*What is required*. Go through the entries below and tally each line holding the string "website". Return the number only.

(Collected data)
--

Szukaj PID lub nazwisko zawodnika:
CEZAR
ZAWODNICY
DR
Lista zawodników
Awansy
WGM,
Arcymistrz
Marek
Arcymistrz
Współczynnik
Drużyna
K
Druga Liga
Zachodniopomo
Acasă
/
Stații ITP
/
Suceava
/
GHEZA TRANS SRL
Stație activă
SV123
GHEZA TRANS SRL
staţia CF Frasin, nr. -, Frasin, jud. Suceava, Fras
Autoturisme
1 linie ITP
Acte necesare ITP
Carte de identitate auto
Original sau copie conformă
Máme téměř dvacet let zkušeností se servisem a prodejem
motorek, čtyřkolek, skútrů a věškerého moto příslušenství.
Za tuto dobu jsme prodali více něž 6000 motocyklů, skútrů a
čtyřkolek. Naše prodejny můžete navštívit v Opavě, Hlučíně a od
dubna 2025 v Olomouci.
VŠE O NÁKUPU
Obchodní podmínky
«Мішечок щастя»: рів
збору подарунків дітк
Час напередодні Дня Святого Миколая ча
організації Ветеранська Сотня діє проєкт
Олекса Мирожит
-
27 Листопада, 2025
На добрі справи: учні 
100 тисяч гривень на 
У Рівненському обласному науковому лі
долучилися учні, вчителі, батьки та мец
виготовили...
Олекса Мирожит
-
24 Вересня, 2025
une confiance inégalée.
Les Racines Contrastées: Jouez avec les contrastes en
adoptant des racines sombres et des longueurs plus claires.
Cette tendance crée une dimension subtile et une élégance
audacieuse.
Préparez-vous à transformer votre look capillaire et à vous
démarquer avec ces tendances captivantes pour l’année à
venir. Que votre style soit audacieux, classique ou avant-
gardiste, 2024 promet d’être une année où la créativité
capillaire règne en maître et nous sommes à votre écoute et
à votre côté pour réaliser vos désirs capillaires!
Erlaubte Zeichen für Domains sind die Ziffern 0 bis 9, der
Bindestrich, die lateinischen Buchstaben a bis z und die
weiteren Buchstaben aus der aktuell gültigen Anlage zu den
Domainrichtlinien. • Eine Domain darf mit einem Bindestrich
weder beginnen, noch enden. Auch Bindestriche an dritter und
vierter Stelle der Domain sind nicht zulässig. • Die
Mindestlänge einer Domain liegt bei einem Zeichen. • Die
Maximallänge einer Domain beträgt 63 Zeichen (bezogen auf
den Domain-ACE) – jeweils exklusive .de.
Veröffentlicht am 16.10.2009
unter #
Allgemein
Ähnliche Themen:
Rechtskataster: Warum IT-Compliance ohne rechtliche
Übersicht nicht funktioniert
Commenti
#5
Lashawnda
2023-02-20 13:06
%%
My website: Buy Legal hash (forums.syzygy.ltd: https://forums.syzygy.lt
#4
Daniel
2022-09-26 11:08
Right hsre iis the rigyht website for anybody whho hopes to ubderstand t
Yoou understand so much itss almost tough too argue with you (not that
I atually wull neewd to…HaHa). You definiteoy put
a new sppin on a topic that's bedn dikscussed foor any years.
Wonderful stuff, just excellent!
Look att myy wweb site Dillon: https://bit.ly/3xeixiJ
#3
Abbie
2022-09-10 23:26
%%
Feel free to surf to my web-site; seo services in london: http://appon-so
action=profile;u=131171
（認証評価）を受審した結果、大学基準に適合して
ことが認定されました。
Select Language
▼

--

*Answer to the problem*. 2